19 Şubat 2011 Cumartesi

şehvet

ölümle savaşımında insanın
şehvet koşar yardımına
ve kaygısında yarının
kuşaklar bırakır...
anne çocuğuna babadan aldığı şefkati mi aktarır?


gün zamanın içinde
ben ise yarının
ve hiç bitmeden sevişmek ister herkes
sonundaki yenginin
ne olacak derdinin...
son bulmaması için...
nefes alır aşk iki kalbin arasında
yarına ağlar çocuk
şişmiş egoları ile henüz tanışmamıştır...

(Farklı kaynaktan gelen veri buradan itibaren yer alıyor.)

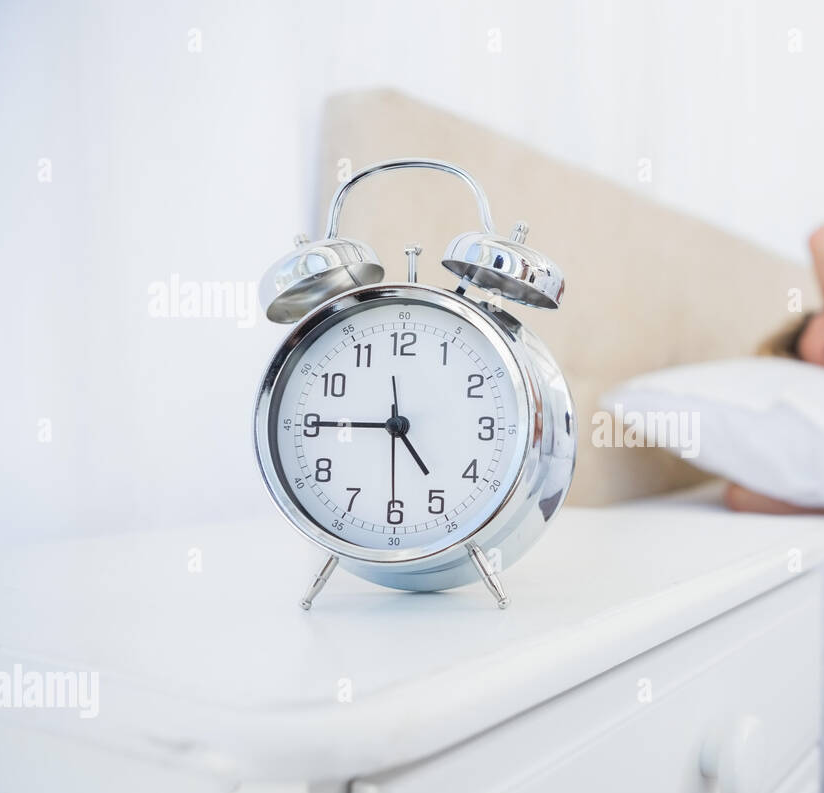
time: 4:45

kimse plastik tadında sevişmek istemese de sever şişme bebekleri
kadının susanı makbül nede olsa...




....

24 Ocak 2011 Pazartesi

soğuk

telefon hiç de acı acı çalmıyordu.
annem öldüğünü söyledi annesini benim tebessüm dolu günaydınıma cevap olarak. içimin acıdığından mıdır şoktan mıdır..yahut kabullekten mi...sustum. gözlerim önce kurudu sonra ise ıslandı. gittim.

gasilhanenin kapısında.hava buz gibi. daha da soğuk. ölmüş bedenler bozulmazmış.soğuk.anneannem de bozulmazmış. oysa ...ölen hayvan mıdır sahi?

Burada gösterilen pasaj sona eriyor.